> [ENTRIES SHOWN]
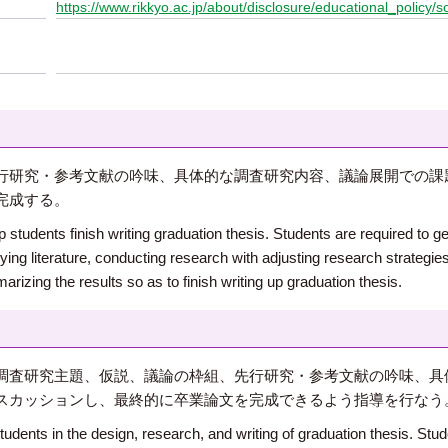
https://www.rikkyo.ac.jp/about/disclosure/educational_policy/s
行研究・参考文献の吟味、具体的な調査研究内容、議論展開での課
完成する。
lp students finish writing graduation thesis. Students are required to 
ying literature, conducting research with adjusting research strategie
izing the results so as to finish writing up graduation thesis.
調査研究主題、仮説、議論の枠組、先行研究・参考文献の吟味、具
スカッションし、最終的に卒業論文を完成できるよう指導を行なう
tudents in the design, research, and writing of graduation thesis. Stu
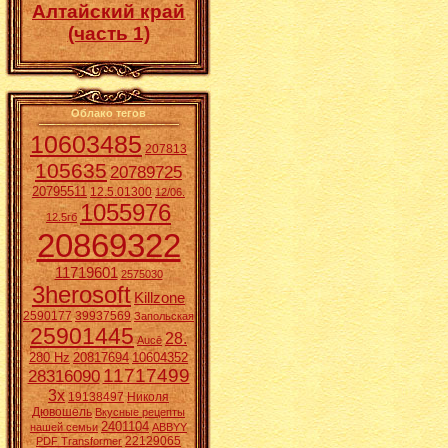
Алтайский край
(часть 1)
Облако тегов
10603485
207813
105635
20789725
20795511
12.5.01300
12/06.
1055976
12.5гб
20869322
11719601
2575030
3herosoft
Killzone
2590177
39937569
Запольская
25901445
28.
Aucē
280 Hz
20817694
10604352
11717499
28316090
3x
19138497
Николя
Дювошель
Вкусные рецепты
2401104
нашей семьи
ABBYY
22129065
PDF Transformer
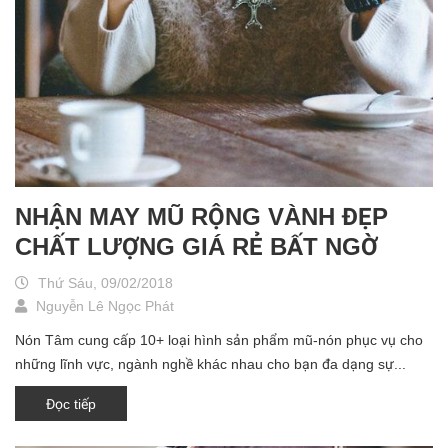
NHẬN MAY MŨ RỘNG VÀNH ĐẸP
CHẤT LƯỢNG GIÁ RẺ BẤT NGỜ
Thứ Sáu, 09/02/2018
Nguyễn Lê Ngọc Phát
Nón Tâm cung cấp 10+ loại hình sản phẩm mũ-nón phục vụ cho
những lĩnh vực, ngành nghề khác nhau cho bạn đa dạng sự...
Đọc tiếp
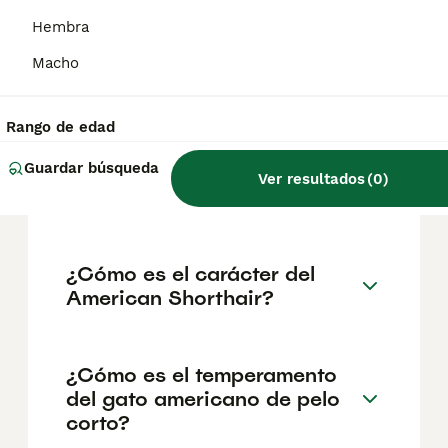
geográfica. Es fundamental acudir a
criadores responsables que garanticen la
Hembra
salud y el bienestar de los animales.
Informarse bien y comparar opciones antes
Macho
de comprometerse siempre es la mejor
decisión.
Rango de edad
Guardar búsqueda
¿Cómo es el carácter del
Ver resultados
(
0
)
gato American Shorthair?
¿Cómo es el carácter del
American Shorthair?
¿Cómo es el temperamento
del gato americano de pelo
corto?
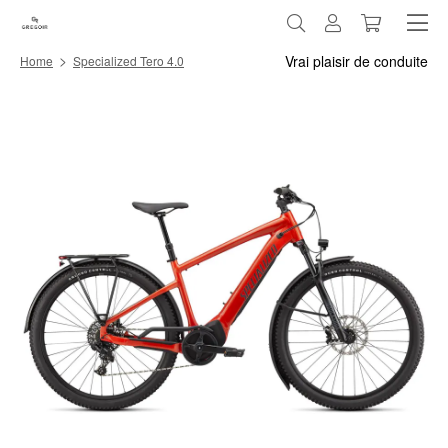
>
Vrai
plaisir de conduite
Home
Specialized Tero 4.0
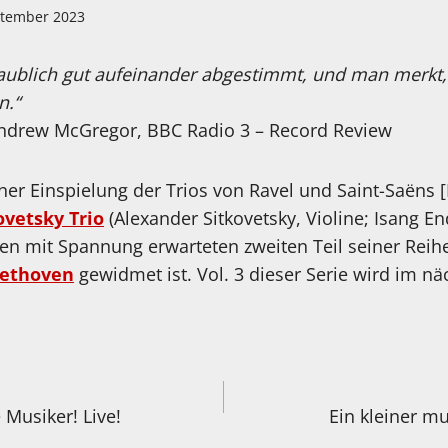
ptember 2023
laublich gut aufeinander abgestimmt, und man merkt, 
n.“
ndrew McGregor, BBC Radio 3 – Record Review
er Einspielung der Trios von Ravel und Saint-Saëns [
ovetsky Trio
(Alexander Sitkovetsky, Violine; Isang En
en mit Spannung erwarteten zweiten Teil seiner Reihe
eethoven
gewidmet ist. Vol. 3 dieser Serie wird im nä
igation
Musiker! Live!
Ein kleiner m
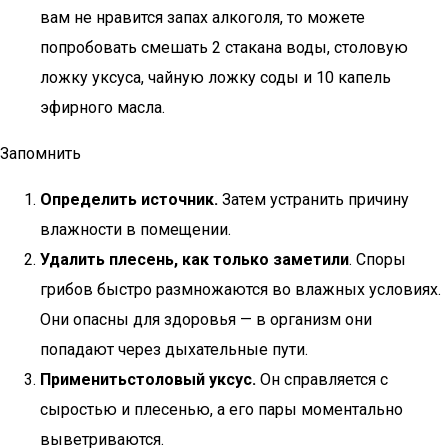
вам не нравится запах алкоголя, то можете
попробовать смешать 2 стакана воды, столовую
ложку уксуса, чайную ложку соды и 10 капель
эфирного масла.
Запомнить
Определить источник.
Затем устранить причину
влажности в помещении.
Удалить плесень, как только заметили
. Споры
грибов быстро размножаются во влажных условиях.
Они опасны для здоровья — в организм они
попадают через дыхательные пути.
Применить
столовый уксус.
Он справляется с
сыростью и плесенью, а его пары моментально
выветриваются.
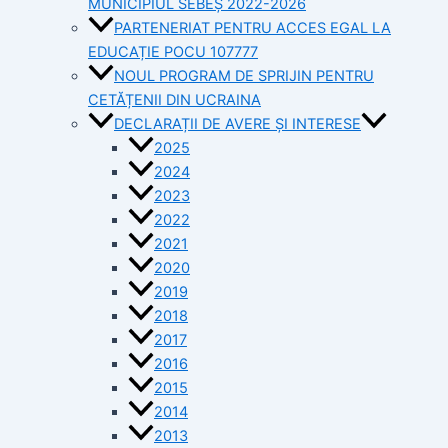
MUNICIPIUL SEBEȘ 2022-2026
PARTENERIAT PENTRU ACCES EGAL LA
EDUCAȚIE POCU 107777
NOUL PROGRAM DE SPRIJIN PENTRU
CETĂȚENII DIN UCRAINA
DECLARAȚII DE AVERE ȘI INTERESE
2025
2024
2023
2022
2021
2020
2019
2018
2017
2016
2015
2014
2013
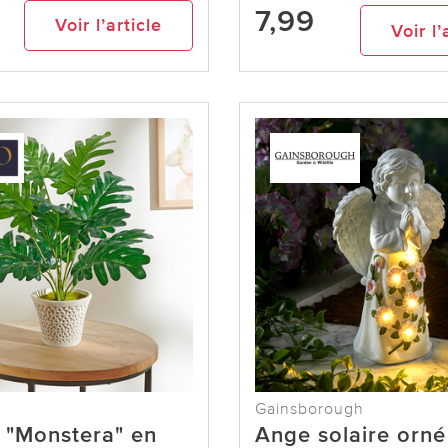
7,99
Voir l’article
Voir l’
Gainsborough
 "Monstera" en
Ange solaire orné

> [TASK BRIEF] Retype the records exactly. Any image in them should not appear in what you write.

> [ANSWER TO THE PROBLEM]
https://www.rikkyo.ac.jp/about/disclosure/educational_policy/s
行研究・参考文献の吟味、具体的な調査研究内容、議論展開での課
完成する。
lp students finish writing graduation thesis. Students are required to 
ying literature, conducting research with adjusting research strategie
izing the results so as to finish writing up graduation thesis.
調査研究主題、仮説、議論の枠組、先行研究・参考文献の吟味、具
スカッションし、最終的に卒業論文を完成できるよう指導を行なう
tudents in the design, research, and writing of graduation thesis. Stu
Алтайский край
(часть 1)
Облако тегов
10603485
207813
105635
20789725
20795511
12.5.01300
12/06.
1055976
12.5гб
20869322
11719601
2575030
3herosoft
Killzone
2590177
39937569
Запольская
25901445
28.
Aucē
280 Hz
20817694
10604352
11717499
28316090
3x
19138497
Николя
Дювошель
Вкусные рецепты
2401104
нашей семьи
ABBYY
22129065
PDF Transformer
NHẬN MAY MŨ RỘNG VÀNH ĐẸP
CHẤT LƯỢNG GIÁ RẺ BẤT NGỜ
Thứ Sáu, 09/02/2018
Nguyễn Lê Ngọc Phát
Nón Tâm cung cấp 10+ loại hình sản phẩm mũ-nón phục vụ cho
những lĩnh vực, ngành nghề khác nhau cho bạn đa dạng sự...
Đọc tiếp
geográfica. Es fundamental acudir a
criadores responsables que garanticen la
Hembra
salud y el bienestar de los animales.
Informarse bien y comparar opciones antes
Macho
de comprometerse siempre es la mejor
decisión.
Rango de edad
Guardar búsqueda
¿Cómo es el carácter del
Ver resultados
(
0
)
gato American Shorthair?
¿Cómo es el carácter del
American Shorthair?
¿Cómo es el temperamento
del gato americano de pelo
corto?
>
Vrai
plaisir de conduite
Home
Specialized Tero 4.0
ptember 2023
laublich gut aufeinander abgestimmt, und man merkt, 
n.“
ndrew McGregor, BBC Radio 3 – Record Review
er Einspielung der Trios von Ravel und Saint-Saëns [
ovetsky Trio
(Alexander Sitkovetsky, Violine; Isang En
en mit Spannung erwarteten zweiten Teil seiner Reihe
eethoven
gewidmet ist. Vol. 3 dieser Serie wird im nä
igation
Musiker! Live!
Ein kleiner m
вам не нравится запах алкоголя, то можете
попробовать смешать 2 стакана воды, столовую
ложку уксуса, чайную ложку соды и 10 капель
эфирного масла.
Запомнить
Определить источник.
Затем устранить причину
влажности в помещении.
Удалить плесень, как только заметили
. Споры
грибов быстро размножаются во влажных условиях.
Они опасны для здоровья — в организм они
попадают через дыхательные пути.
Применить
столовый уксус.
Он справляется с
сыростью и плесенью, а его пары моментально
выветриваются.
MUNICIPIUL SEBEȘ 2022-2026
PARTENERIAT PENTRU ACCES EGAL LA
EDUCAȚIE POCU 107777
NOUL PROGRAM DE SPRIJIN PENTRU
CETĂȚENII DIN UCRAINA
DECLARAȚII DE AVERE ȘI INTERESE
2025
2024
2023
2022
2021
2020
2019
2018
2017
2016
2015
2014
2013
7,99
Voir l’article
Voir l’
Gainsborough
 "Monstera" en
Ange solaire orné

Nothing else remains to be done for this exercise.